April 20, 2024

For Trump Jr., Field Ethos is mostly a passion project, and he said he thinks of it as totally separate from his political work. “It’s probably one of the least political things I do,” he told me when I asked how Field Ethos fits in with his other right-leaning business ventures. In his publisher’s note from the second issue of the magazine in 2022, Trump Jr. struck a wistful tone at the prospect of the politics-filled year ahead, portraying Field Ethos as a haven from the campaign fray: “The next 12 months are going to be interesting for me and my family ,and it’s great to know I can pick up one of our journals when I just need a break from it all.”

But a deeper dive into the project shows that the campaign trail runs right through those journals.

It’s not hard to find signs of the publisher’s anti-“woke” sensibilities and his “unapologetic” — a word that comes up frequently in conversation with his co-founders — delight in tossing partisan bombs. The Field Ethos online shop is full of meme-y merch (for $20, you can purchase three rubber bracelets that ask: “What Would
Roof Koreans
Do?”, a reference to the Korean business owners who shot at looters during the 1992 Los Angeles riots), the podcasts regularly feature MAGA politicians such as South Dakota Gov. Kristi Noem and, especially recently, Trump Jr.’s publisher’s notes have included culture war-inflected diatribes against Joe Biden, drag queen story hours and “taxpayer-funded mass migration” on the southern border.

As much as Trump Jr. presents Field Ethos as a break from his political work, it’s part of a bigger project that’s been ongoing on the American right of building a conservative parallel economy and bringing the culture wars of politics to consumer habits. Rather than building and protecting an apolitical space with Field Ethos, if you look a bit closer, it’s clear that Trump Jr.’s magazine is an extension of his father’s political strategy to business and almost everything else.

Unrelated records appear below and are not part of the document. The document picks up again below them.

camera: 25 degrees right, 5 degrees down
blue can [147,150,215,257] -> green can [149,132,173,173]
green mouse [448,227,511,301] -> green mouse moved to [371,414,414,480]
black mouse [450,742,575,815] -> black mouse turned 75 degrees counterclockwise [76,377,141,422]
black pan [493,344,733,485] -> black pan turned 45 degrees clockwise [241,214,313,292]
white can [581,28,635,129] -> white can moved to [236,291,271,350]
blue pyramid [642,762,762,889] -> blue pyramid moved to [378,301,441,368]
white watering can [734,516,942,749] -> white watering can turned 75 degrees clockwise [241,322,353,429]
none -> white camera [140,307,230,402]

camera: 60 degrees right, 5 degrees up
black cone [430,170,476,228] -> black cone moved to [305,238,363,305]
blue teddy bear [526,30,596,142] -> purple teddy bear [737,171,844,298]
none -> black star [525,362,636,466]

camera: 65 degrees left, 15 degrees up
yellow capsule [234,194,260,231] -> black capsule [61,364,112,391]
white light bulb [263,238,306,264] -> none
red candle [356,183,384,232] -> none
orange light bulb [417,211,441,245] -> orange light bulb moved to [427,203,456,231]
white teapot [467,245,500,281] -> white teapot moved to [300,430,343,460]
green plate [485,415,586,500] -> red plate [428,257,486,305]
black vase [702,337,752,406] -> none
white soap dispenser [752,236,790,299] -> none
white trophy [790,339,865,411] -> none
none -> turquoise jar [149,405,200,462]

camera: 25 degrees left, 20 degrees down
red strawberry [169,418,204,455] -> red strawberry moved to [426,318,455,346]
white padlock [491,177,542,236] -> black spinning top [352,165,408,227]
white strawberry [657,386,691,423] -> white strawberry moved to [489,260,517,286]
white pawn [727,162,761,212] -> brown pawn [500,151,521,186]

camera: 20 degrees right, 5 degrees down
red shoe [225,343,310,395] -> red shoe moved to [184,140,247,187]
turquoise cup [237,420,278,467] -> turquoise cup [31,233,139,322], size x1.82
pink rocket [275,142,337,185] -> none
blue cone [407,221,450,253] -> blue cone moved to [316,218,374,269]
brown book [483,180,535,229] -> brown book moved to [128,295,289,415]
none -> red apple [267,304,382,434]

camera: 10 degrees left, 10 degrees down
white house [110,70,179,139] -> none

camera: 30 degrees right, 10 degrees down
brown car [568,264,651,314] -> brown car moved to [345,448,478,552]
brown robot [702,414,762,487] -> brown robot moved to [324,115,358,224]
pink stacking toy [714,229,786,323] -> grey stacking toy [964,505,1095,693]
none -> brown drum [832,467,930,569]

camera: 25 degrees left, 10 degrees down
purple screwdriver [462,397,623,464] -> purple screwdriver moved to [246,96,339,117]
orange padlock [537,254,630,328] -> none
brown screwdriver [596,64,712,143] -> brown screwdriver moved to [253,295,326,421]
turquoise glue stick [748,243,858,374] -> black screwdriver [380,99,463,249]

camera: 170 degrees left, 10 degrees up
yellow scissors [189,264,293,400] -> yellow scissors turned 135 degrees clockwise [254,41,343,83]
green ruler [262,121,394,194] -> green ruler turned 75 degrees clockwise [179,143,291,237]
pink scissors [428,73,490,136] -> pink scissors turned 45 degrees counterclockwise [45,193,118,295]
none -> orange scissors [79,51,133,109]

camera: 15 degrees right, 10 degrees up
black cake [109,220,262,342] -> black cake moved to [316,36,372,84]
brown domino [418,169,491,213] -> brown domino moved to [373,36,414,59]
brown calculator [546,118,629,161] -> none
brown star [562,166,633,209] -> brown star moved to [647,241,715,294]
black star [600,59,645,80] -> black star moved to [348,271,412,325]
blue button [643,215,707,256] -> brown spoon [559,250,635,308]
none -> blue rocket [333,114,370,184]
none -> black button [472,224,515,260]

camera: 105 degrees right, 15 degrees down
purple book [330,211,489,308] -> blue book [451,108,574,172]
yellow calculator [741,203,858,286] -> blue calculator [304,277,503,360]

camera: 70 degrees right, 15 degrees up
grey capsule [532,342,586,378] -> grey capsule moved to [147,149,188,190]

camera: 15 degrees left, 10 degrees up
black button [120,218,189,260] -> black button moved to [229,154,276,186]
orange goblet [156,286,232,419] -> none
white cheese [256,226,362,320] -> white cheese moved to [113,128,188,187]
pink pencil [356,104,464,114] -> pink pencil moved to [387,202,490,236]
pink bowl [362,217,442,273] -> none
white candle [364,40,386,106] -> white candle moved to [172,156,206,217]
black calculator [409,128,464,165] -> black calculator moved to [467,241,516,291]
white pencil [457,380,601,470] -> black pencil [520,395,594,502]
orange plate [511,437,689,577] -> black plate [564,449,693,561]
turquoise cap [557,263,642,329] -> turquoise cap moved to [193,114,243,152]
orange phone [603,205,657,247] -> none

Trump Jr. was introduced to the outdoor life by his maternal grandfather, Milos Zelnicek, an electrician who took the young New York-born Trump on camping trips in then-communist Czechoslovakia. Trump’s passion grew when he was at boarding school in Pennsylvania, where some friends taught him how to use a shotgun and took him deer and pheasant hunting.

“I literally just fell in love with it; I read every book there was on the subject,” Trump Jr. said, including Ernest Hemingway and the author and big game hunter Robert Ruark. (Hemingway’s great-grandson, Patrick Hemingway Adams, now contributes to Field Ethos.) “All of those things, I think, are getting lost in today’s instant gratification society. You know, kids sit there on a video game. Everything’s … instant gratification.”